Fit the model. It takes about 15 minutes.

In [None]:
%%time

# define trainer to fit out network
trainer = pl.Trainer(max_epochs=10, gpus=1)

# init our netwrok
model = Model()

# fit the netwrok
trainer.fit(model, train_dataloader)

# Validation

If you solve the task correctly, you will get accuracy on validation about `0.92`.

In [None]:
import seaborn as sn
from sklearn.metrics import confusion_matrix

def plot_confusion_matrix(model, val_dataloader, device):
    
    pred_true_pairs = []
    for batch in val_dataloader:
        x = batch['x'].to(device)
        y = batch['y'].to(device)
        lens = batch['len'].to(device)
        
        with torch.no_grad():
            x, lens = compute_log_melspectrogram(x, lens, device=device)
            probs = model(x)
            pred_cls = probs.argmax(dim=-1)

        for pred, true in zip(pred_cls.cpu().detach().numpy(), y.cpu().numpy()):
            pred_true_pairs.append((pred, true))

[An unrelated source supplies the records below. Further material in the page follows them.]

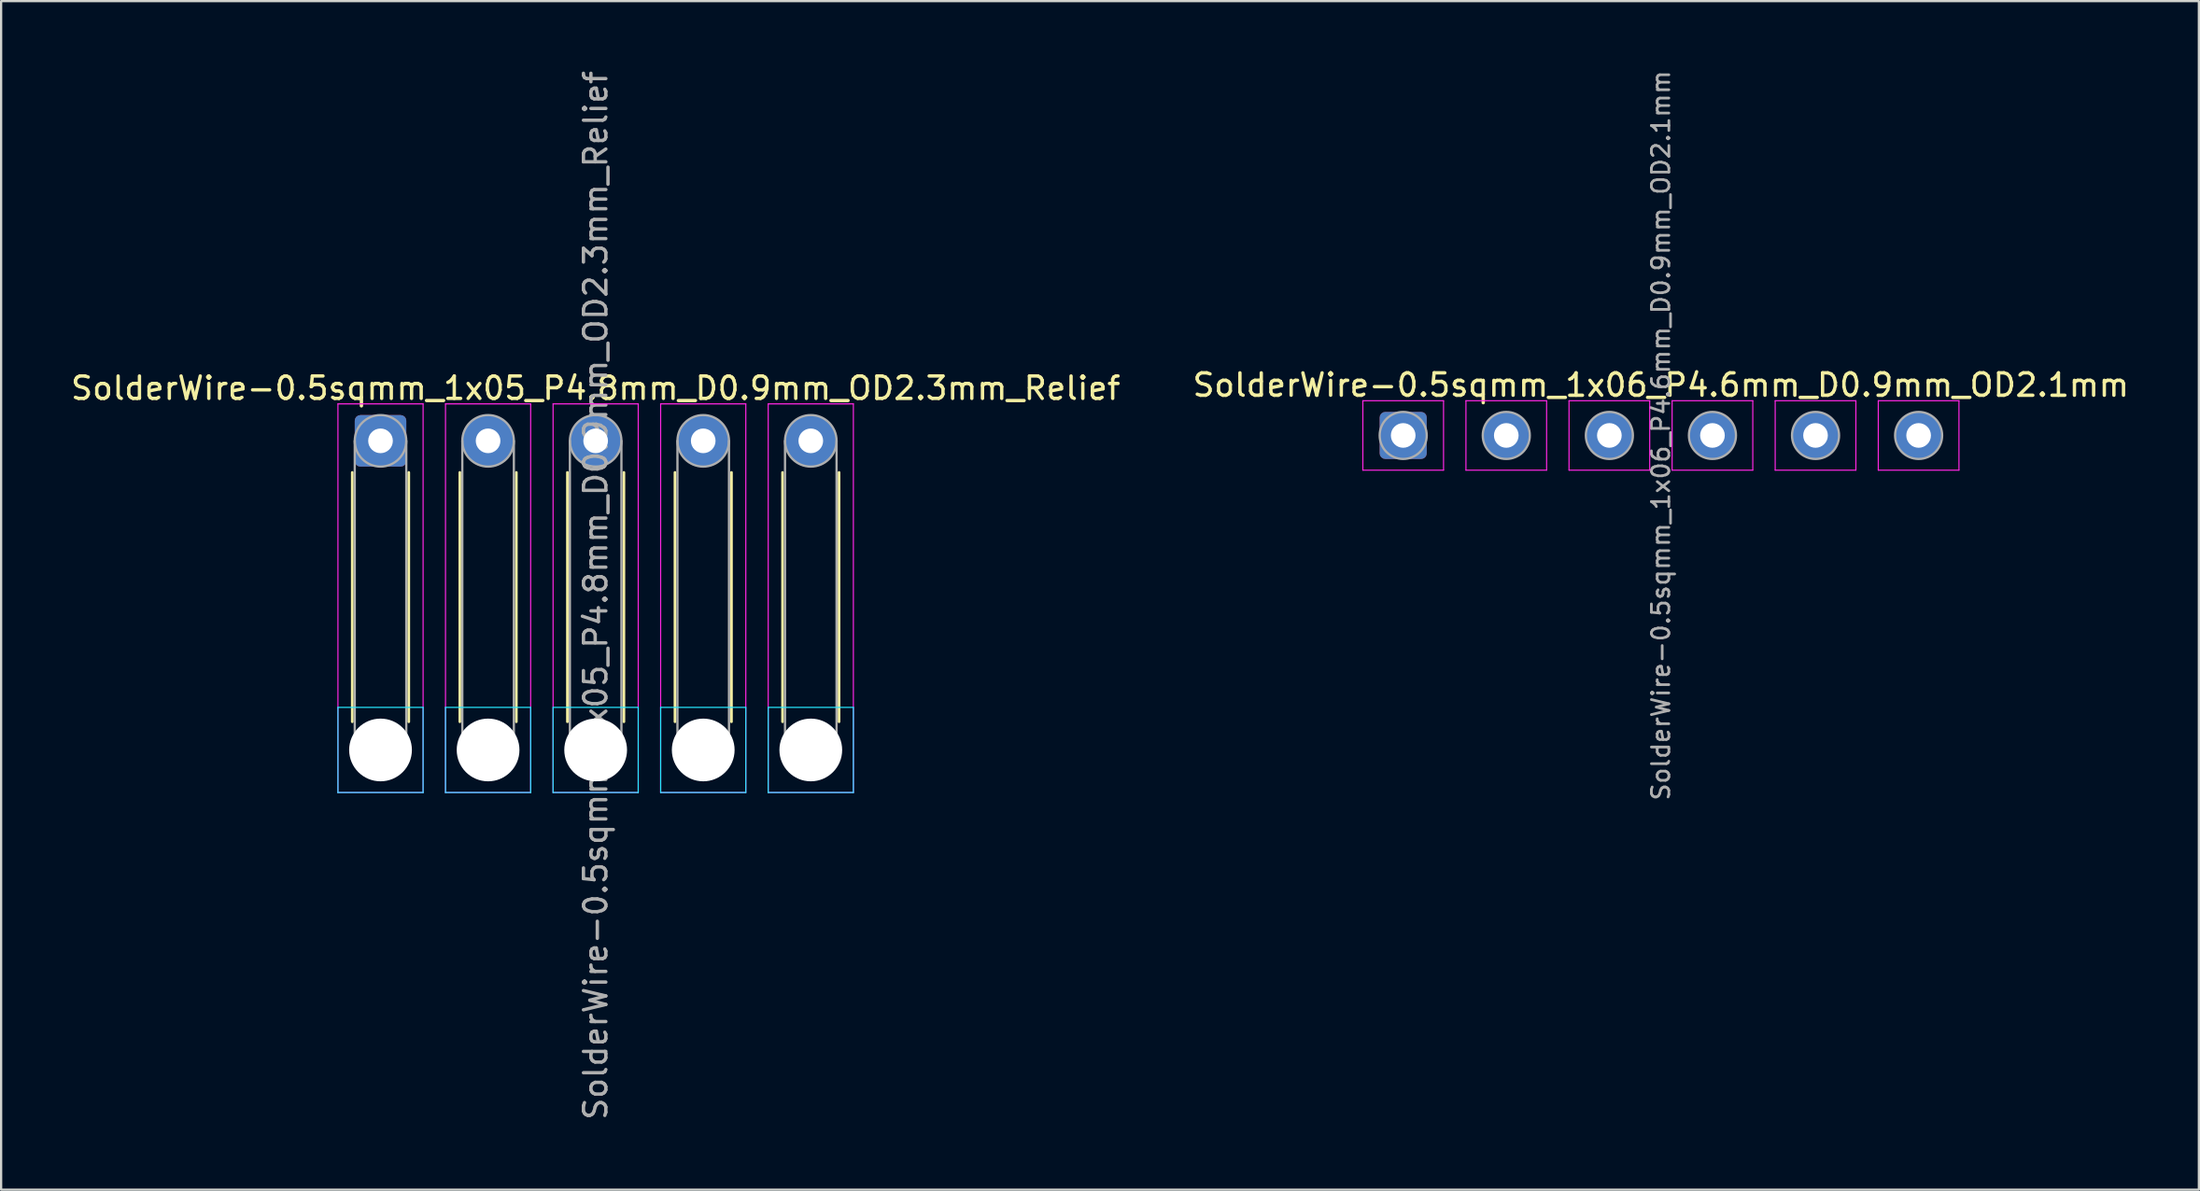
<source format=kicad_pcb>
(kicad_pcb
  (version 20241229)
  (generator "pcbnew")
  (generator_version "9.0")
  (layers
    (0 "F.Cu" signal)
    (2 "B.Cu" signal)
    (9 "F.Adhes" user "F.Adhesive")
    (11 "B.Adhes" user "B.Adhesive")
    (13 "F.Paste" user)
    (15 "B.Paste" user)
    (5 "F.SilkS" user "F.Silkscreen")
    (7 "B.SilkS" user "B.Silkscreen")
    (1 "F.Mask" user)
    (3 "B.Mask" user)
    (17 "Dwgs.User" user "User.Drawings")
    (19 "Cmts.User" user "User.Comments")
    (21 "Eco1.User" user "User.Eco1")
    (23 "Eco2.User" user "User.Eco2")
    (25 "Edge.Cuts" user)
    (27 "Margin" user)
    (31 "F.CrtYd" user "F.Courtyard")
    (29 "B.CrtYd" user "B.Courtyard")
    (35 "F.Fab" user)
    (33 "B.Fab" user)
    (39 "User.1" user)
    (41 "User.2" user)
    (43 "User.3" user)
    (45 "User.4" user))
  (footprint "SolderWire-0.5sqmm_1x06_P4.6mm_D0.9mm_OD2.1mm"
    (layer "F.Cu")
    (at 59.565 16.389)
    (property "Reference" "SolderWire-0.5sqmm_1x06_P4.6mm_D0.9mm_OD2.1mm" (at 11.5 -2.25 0) (layer "F.SilkS") (effects (font (size 1 1) (thickness 0.15))))
    (attr exclude_from_pos_files exclude_from_bom)
    (fp_line (start -1.8 -1.55) (end -1.8 1.55) (stroke (width 0.05) (type solid)) (layer "F.CrtYd"))
    (fp_line (start -1.8 1.55) (end 1.8 1.55) (stroke (width 0.05) (type solid)) (layer "F.CrtYd"))
    (fp_line (start 1.8 -1.55) (end -1.8 -1.55) (stroke (width 0.05) (type solid)) (layer "F.CrtYd"))
    (fp_line (start 1.8 1.55) (end 1.8 -1.55) (stroke (width 0.05) (type solid)) (layer "F.CrtYd"))
    (fp_line (start 2.8 -1.55) (end 2.8 1.55) (stroke (width 0.05) (type solid)) (layer "F.CrtYd"))
    (fp_line (start 2.8 1.55) (end 6.4 1.55) (stroke (width 0.05) (type solid)) (layer "F.CrtYd"))
    (fp_line (start 6.4 -1.55) (end 2.8 -1.55) (stroke (width 0.05) (type solid)) (layer "F.CrtYd"))
    (fp_line (start 6.4 1.55) (end 6.4 -1.55) (stroke (width 0.05) (type solid)) (layer "F.CrtYd"))
    (fp_line (start 7.4 -1.55) (end 7.4 1.55) (stroke (width 0.05) (type solid)) (layer "F.CrtYd"))
    (fp_line (start 7.4 1.55) (end 11 1.55) (stroke (width 0.05) (type solid)) (layer "F.CrtYd"))
    (fp_line (start 11 -1.55) (end 7.4 -1.55) (stroke (width 0.05) (type solid)) (layer "F.CrtYd"))
    (fp_line (start 11 1.55) (end 11 -1.55) (stroke (width 0.05) (type solid)) (layer "F.CrtYd"))
    (fp_line (start 12 -1.55) (end 12 1.55) (stroke (width 0.05) (type solid)) (layer "F.CrtYd"))
    (fp_line (start 12 1.55) (end 15.6 1.55) (stroke (width 0.05) (type solid)) (layer "F.CrtYd"))
    (fp_line (start 15.6 -1.55) (end 12 -1.55) (stroke (width 0.05) (type solid)) (layer "F.CrtYd"))
    (fp_line (start 15.6 1.55) (end 15.6 -1.55) (stroke (width 0.05) (type solid)) (layer "F.CrtYd"))
    (fp_line (start 16.6 -1.55) (end 16.6 1.55) (stroke (width 0.05) (type solid)) (layer "F.CrtYd"))
    (fp_line (start 16.6 1.55) (end 20.2 1.55) (stroke (width 0.05) (type solid)) (layer "F.CrtYd"))
    (fp_line (start 20.2 -1.55) (end 16.6 -1.55) (stroke (width 0.05) (type solid)) (layer "F.CrtYd"))
    (fp_line (start 20.2 1.55) (end 20.2 -1.55) (stroke (width 0.05) (type solid)) (layer "F.CrtYd"))
    (fp_line (start 21.2 -1.55) (end 21.2 1.55) (stroke (width 0.05) (type solid)) (layer "F.CrtYd"))
    (fp_line (start 21.2 1.55) (end 24.8 1.55) (stroke (width 0.05) (type solid)) (layer "F.CrtYd"))
    (fp_line (start 24.8 -1.55) (end 21.2 -1.55) (stroke (width 0.05) (type solid)) (layer "F.CrtYd"))
    (fp_line (start 24.8 1.55) (end 24.8 -1.55) (stroke (width 0.05) (type solid)) (layer "F.CrtYd"))
    (fp_circle (center 0 0) (end 1.05 0) (stroke (width 0.1) (type solid)) (fill no) (layer "F.Fab"))
    (fp_circle (center 4.6 0) (end 5.65 0) (stroke (width 0.1) (type solid)) (fill no) (layer "F.Fab"))
    (fp_circle (center 9.2 0) (end 10.25 0) (stroke (width 0.1) (type solid)) (fill no) (layer "F.Fab"))
    (fp_circle (center 13.8 0) (end 14.85 0) (stroke (width 0.1) (type solid)) (fill no) (layer "F.Fab"))
    (fp_circle (center 18.4 0) (end 19.45 0) (stroke (width 0.1) (type solid)) (fill no) (layer "F.Fab"))
    (fp_circle (center 23 0) (end 24.05 0) (stroke (width 0.1) (type solid)) (fill no) (layer "F.Fab"))
    (fp_text user "${REFERENCE}" (at 11.5 0 90) (layer "F.Fab") (effects (font (size 0.78 0.78) (thickness 0.12))))
    (pad "1" thru_hole roundrect (at 0 0) (size 2.1 2.1) (drill 1.1) (layers "*.Cu" "*.Mask") (roundrect_rratio 0.119))
    (pad "2" thru_hole circle (at 4.6 0) (size 2.1 2.1) (drill 1.1) (layers "*.Cu" "*.Mask"))
    (pad "3" thru_hole circle (at 9.2 0) (size 2.1 2.1) (drill 1.1) (layers "*.Cu" "*.Mask"))
    (pad "4" thru_hole circle (at 13.8 0) (size 2.1 2.1) (drill 1.1) (layers "*.Cu" "*.Mask"))
    (pad "5" thru_hole circle (at 18.4 0) (size 2.1 2.1) (drill 1.1) (layers "*.Cu" "*.Mask"))
    (pad "6" thru_hole circle (at 23 0) (size 2.1 2.1) (drill 1.1) (layers "*.Cu" "*.Mask")))
  (footprint "SolderWire-0.5sqmm_1x05_P4.8mm_D0.9mm_OD2.3mm_Relief"
    (layer "F.Cu")
    (at 13.93 16.63)
    (property "Reference" "SolderWire-0.5sqmm_1x05_P4.8mm_D0.9mm_OD2.3mm_Relief" (at 9.6 -2.35 0) (layer "F.SilkS") (effects (font (size 1 1) (thickness 0.15))))
    (attr exclude_from_pos_files exclude_from_bom)
    (fp_line (start -1.26 1.41) (end -1.26 12.54) (stroke (width 0.12) (type solid)) (layer "F.SilkS"))
    (fp_line (start 1.26 1.41) (end 1.26 12.54) (stroke (width 0.12) (type solid)) (layer "F.SilkS"))
    (fp_line (start 3.54 1.41) (end 3.54 12.54) (stroke (width 0.12) (type solid)) (layer "F.SilkS"))
    (fp_line (start 6.06 1.41) (end 6.06 12.54) (stroke (width 0.12) (type solid)) (layer "F.SilkS"))
    (fp_line (start 8.34 1.41) (end 8.34 12.54) (stroke (width 0.12) (type solid)) (layer "F.SilkS"))
    (fp_line (start 10.86 1.41) (end 10.86 12.54) (stroke (width 0.12) (type solid)) (layer "F.SilkS"))
    (fp_line (start 13.14 1.41) (end 13.14 12.54) (stroke (width 0.12) (type solid)) (layer "F.SilkS"))
    (fp_line (start 15.66 1.41) (end 15.66 12.54) (stroke (width 0.12) (type solid)) (layer "F.SilkS"))
    (fp_line (start 17.94 1.41) (end 17.94 12.54) (stroke (width 0.12) (type solid)) (layer "F.SilkS"))
    (fp_line (start 20.46 1.41) (end 20.46 12.54) (stroke (width 0.12) (type solid)) (layer "F.SilkS"))
    (fp_line (start -1.9 11.9) (end -1.9 15.7) (stroke (width 0.05) (type solid)) (layer "B.CrtYd"))
    (fp_line (start -1.9 15.7) (end 1.9 15.7) (stroke (width 0.05) (type solid)) (layer "B.CrtYd"))
    (fp_line (start 1.9 11.9) (end -1.9 11.9) (stroke (width 0.05) (type solid)) (layer "B.CrtYd"))
    (fp_line (start 1.9 15.7) (end 1.9 11.9) (stroke (width 0.05) (type solid)) (layer "B.CrtYd"))
    (fp_line (start 2.9 11.9) (end 2.9 15.7) (stroke (width 0.05) (type solid)) (layer "B.CrtYd"))
    (fp_line (start 2.9 15.7) (end 6.7 15.7) (stroke (width 0.05) (type solid)) (layer "B.CrtYd"))
    (fp_line (start 6.7 11.9) (end 2.9 11.9) (stroke (width 0.05) (type solid)) (layer "B.CrtYd"))
    (fp_line (start 6.7 15.7) (end 6.7 11.9) (stroke (width 0.05) (type solid)) (layer "B.CrtYd"))
    (fp_line (start 7.7 11.9) (end 7.7 15.7) (stroke (width 0.05) (type solid)) (layer "B.CrtYd"))
    (fp_line (start 7.7 15.7) (end 11.5 15.7) (stroke (width 0.05) (type solid)) (layer "B.CrtYd"))
    (fp_line (start 11.5 11.9) (end 7.7 11.9) (stroke (width 0.05) (type solid)) (layer "B.CrtYd"))
    (fp_line (start 11.5 15.7) (end 11.5 11.9) (stroke (width 0.05) (type solid)) (layer "B.CrtYd"))
    (fp_line (start 12.5 11.9) (end 12.5 15.7) (stroke (width 0.05) (type solid)) (layer "B.CrtYd"))
    (fp_line (start 12.5 15.7) (end 16.3 15.7) (stroke (width 0.05) (type solid)) (layer "B.CrtYd"))
    (fp_line (start 16.3 11.9) (end 12.5 11.9) (stroke (width 0.05) (type solid)) (layer "B.CrtYd"))
    (fp_line (start 16.3 15.7) (end 16.3 11.9) (stroke (width 0.05) (type solid)) (layer "B.CrtYd"))
    (fp_line (start 17.3 11.9) (end 17.3 15.7) (stroke (width 0.05) (type solid)) (layer "B.CrtYd"))
    (fp_line (start 17.3 15.7) (end 21.1 15.7) (stroke (width 0.05) (type solid)) (layer "B.CrtYd"))
    (fp_line (start 21.1 11.9) (end 17.3 11.9) (stroke (width 0.05) (type solid)) (layer "B.CrtYd"))
    (fp_line (start 21.1 15.7) (end 21.1 11.9) (stroke (width 0.05) (type solid)) (layer "B.CrtYd"))
    (fp_line (start -1.9 -1.65) (end -1.9 15.7) (stroke (width 0.05) (type solid)) (layer "F.CrtYd"))
    (fp_line (start -1.9 15.7) (end 1.9 15.7) (stroke (width 0.05) (type solid)) (layer "F.CrtYd"))
    (fp_line (start 1.9 -1.65) (end -1.9 -1.65) (stroke (width 0.05) (type solid)) (layer "F.CrtYd"))
    (fp_line (start 1.9 15.7) (end 1.9 -1.65) (stroke (width 0.05) (type solid)) (layer "F.CrtYd"))
    (fp_line (start 2.9 -1.65) (end 2.9 15.7) (stroke (width 0.05) (type solid)) (layer "F.CrtYd"))
    (fp_line (start 2.9 15.7) (end 6.7 15.7) (stroke (width 0.05) (type solid)) (layer "F.CrtYd"))
    (fp_line (start 6.7 -1.65) (end 2.9 -1.65) (stroke (width 0.05) (type solid)) (layer "F.CrtYd"))
    (fp_line (start 6.7 15.7) (end 6.7 -1.65) (stroke (width 0.05) (type solid)) (layer "F.CrtYd"))
    (fp_line (start 7.7 -1.65) (end 7.7 15.7) (stroke (width 0.05) (type solid)) (layer "F.CrtYd"))
    (fp_line (start 7.7 15.7) (end 11.5 15.7) (stroke (width 0.05) (type solid)) (layer "F.CrtYd"))
    (fp_line (start 11.5 -1.65) (end 7.7 -1.65) (stroke (width 0.05) (type solid)) (layer "F.CrtYd"))
    (fp_line (start 11.5 15.7) (end 11.5 -1.65) (stroke (width 0.05) (type solid)) (layer "F.CrtYd"))
    (fp_line (start 12.5 -1.65) (end 12.5 15.7) (stroke (width 0.05) (type solid)) (layer "F.CrtYd"))
    (fp_line (start 12.5 15.7) (end 16.3 15.7) (stroke (width 0.05) (type solid)) (layer "F.CrtYd"))
    (fp_line (start 16.3 -1.65) (end 12.5 -1.65) (stroke (width 0.05) (type solid)) (layer "F.CrtYd"))
    (fp_line (start 16.3 15.7) (end 16.3 -1.65) (stroke (width 0.05) (type solid)) (layer "F.CrtYd"))
    (fp_line (start 17.3 -1.65) (end 17.3 15.7) (stroke (width 0.05) (type solid)) (layer "F.CrtYd"))
    (fp_line (start 17.3 15.7) (end 21.1 15.7) (stroke (width 0.05) (type solid)) (layer "F.CrtYd"))
    (fp_line (start 21.1 -1.65) (end 17.3 -1.65) (stroke (width 0.05) (type solid)) (layer "F.CrtYd"))
    (fp_line (start 21.1 15.7) (end 21.1 -1.65) (stroke (width 0.05) (type solid)) (layer "F.CrtYd"))
    (fp_line (start -1.15 0) (end -1.15 13.8) (stroke (width 0.1) (type solid)) (layer "F.Fab"))
    (fp_line (start 1.15 0) (end 1.15 13.8) (stroke (width 0.1) (type solid)) (layer "F.Fab"))
    (fp_line (start 3.65 0) (end 3.65 13.8) (stroke (width 0.1) (type solid)) (layer "F.Fab"))
    (fp_line (start 5.95 0) (end 5.95 13.8) (stroke (width 0.1) (type solid)) (layer "F.Fab"))
    (fp_line (start 8.45 0) (end 8.45 13.8) (stroke (width 0.1) (type solid)) (layer "F.Fab"))
    (fp_line (start 10.75 0) (end 10.75 13.8) (stroke (width 0.1) (type solid)) (layer "F.Fab"))
    (fp_line (start 13.25 0) (end 13.25 13.8) (stroke (width 0.1) (type solid)) (layer "F.Fab"))
    (fp_line (start 15.55 0) (end 15.55 13.8) (stroke (width 0.1) (type solid)) (layer "F.Fab"))
    (fp_line (start 18.05 0) (end 18.05 13.8) (stroke (width 0.1) (type solid)) (layer "F.Fab"))
    (fp_line (start 20.35 0) (end 20.35 13.8) (stroke (width 0.1) (type solid)) (layer "F.Fab"))
    (fp_circle (center 0 0) (end 1.15 0) (stroke (width 0.1) (type solid)) (fill no) (layer "F.Fab"))
    (fp_circle (center 0 13.8) (end 1.15 13.8) (stroke (width 0.1) (type solid)) (fill no) (layer "F.Fab"))
    (fp_circle (center 4.8 0) (end 5.95 0) (stroke (width 0.1) (type solid)) (fill no) (layer "F.Fab"))
    (fp_circle (center 4.8 13.8) (end 5.95 13.8) (stroke (width 0.1) (type solid)) (fill no) (layer "F.Fab"))
    (fp_circle (center 9.6 0) (end 10.75 0) (stroke (width 0.1) (type solid)) (fill no) (layer "F.Fab"))
    (fp_circle (center 9.6 13.8) (end 10.75 13.8) (stroke (width 0.1) (type solid)) (fill no) (layer "F.Fab"))
    (fp_circle (center 14.4 0) (end 15.55 0) (stroke (width 0.1) (type solid)) (fill no) (layer "F.Fab"))
    (fp_circle (center 14.4 13.8) (end 15.55 13.8) (stroke (width 0.1) (type solid)) (fill no) (layer "F.Fab"))
    (fp_circle (center 19.2 0) (end 20.35 0) (stroke (width 0.1) (type solid)) (fill no) (layer "F.Fab"))
    (fp_circle (center 19.2 13.8) (end 20.35 13.8) (stroke (width 0.1) (type solid)) (fill no) (layer "F.Fab"))
    (fp_text user "${REFERENCE}" (at 9.6 6.9 90) (layer "F.Fab") (effects (font (size 1 1) (thickness 0.15))))
    (pad "" np_thru_hole circle (at 0 13.8) (size 2.8 2.8) (drill 2.8) (layers "*.Cu" "*.Mask"))
    (pad "" np_thru_hole circle (at 4.8 13.8) (size 2.8 2.8) (drill 2.8) (layers "*.Cu" "*.Mask"))
    (pad "" np_thru_hole circle (at 9.6 13.8) (size 2.8 2.8) (drill 2.8) (layers "*.Cu" "*.Mask"))
    (pad "" np_thru_hole circle (at 14.4 13.8) (size 2.8 2.8) (drill 2.8) (layers "*.Cu" "*.Mask"))
    (pad "" np_thru_hole circle (at 19.2 13.8) (size 2.8 2.8) (drill 2.8) (layers "*.Cu" "*.Mask"))
    (pad "1" thru_hole roundrect (at 0 0) (size 2.3 2.3) (drill 1.1) (layers "*.Cu" "*.Mask") (roundrect_rratio 0.109))
    (pad "2" thru_hole circle (at 4.8 0) (size 2.3 2.3) (drill 1.1) (layers "*.Cu" "*.Mask"))
    (pad "3" thru_hole circle (at 9.6 0) (size 2.3 2.3) (drill 1.1) (layers "*.Cu" "*.Mask"))
    (pad "4" thru_hole circle (at 14.4 0) (size 2.3 2.3) (drill 1.1) (layers "*.Cu" "*.Mask"))
    (pad "5" thru_hole circle (at 19.2 0) (size 2.3 2.3) (drill 1.1) (layers "*.Cu" "*.Mask")))
  (gr_rect
    (start -3 -3)
    (end 95.071 50.06)
    (stroke (width 0.1) (type default))
    (fill no)
    (layer "Edge.Cuts")))
</source>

    print(f'Val accuracy: {np.mean([p[0] == p[1] for p in pred_true_pairs])}')

    cm_df = pd.DataFrame(
        confusion_matrix([p[1] for p in pred_true_pairs], 
                         [p[0] for p in pred_true_pairs], 
                         normalize='true'),
        columns=classes, index=classes)
    sn.heatmap(cm_df, annot=True)

In [None]:
plot_confusion_matrix(model, val_dataloader, model.device)